Le lieutenant civil était allé à sa terre de Villequoy, en Beauce, pour y passer en famille les fêtes de Pâques. Pâques tombait, en 1670, le 6 avril. Son frère, le conseiller, fut de la partie. Il emmena un seul domestique, La Chaussée. Durant son séjour à Villequoy, La Chaussée aida les cuisiniers. On servit sur la table une tourte de béatilles. Tous ceux qui en mangèrent furent extrêmement malades le lendemain, tandis que les autres se portaient bien. Le 12 avril, on revint à Paris. Le lieutenant civil avait le visage d'un homme qui avait extrêmement souffert.

Les détails de l'empoisonnement sont horribles. Antoine d'Aubray se conservant et se rafraîchissant extrêmement, le poison n'avait pas son effet si vite ; il eut extrêmement de peine à mourir. La Chaussée, assidu auprès de son maître, lui donnait du poison à tous moments. Le corps était si puant et infect pendant la maladie qu'on ne pouvait durer dans la chambre ; le malade était de si méchante humeur qu'on ne pouvait l'aborder, aussi Mme de Brinvilliers ne se présentait-elle pas souvent, elle y envoyait sa sœur la dévote. Cependant La Chaussée ne se rebutait point à servir son maître, il n'y avait que lui qui le pût changer du lit sur le matelas et du matelas sur le lit. Le malheureux souffrait des maux incroyables.
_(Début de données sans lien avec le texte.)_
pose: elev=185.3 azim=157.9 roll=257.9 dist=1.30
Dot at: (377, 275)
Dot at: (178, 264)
Il arriva à La Chaussée de s'écrier : Ce bougre-là languit bien ! il nous fait bien de la peine ! je ne sais quand il crèvera !

Mme de Brinvilliers était à Sains, en Picardie. Elle racontait à Briancourt, le précepteur de ses enfants devenu son amant, qu'on était occupé à empoisonner son frère le conseiller. Elle lui expliquait qu'elle voulait faire une bonne maison, que son fils aîné, qu'on nommait déjà le Président, remplirait un jour la charge de lieutenant civil de M. d'Aubray ; elle ajoutait qu'il y avait encore quelque chose à faire. Ces sentiments étaient sincères. Mme de Brinvilliers chercha à élever et à établir ses enfants — qui étaient sa chair, dit-elle — conformément aux rêves brillants qu'elle nourrissait pour l'avenir de sa maison. Il est vrai qu'elle commença à empoisonner sa fille aînée, mais c'est parce qu'elle la trouvait sotte. Puis elle en eut du regret et lui fit boire du lait.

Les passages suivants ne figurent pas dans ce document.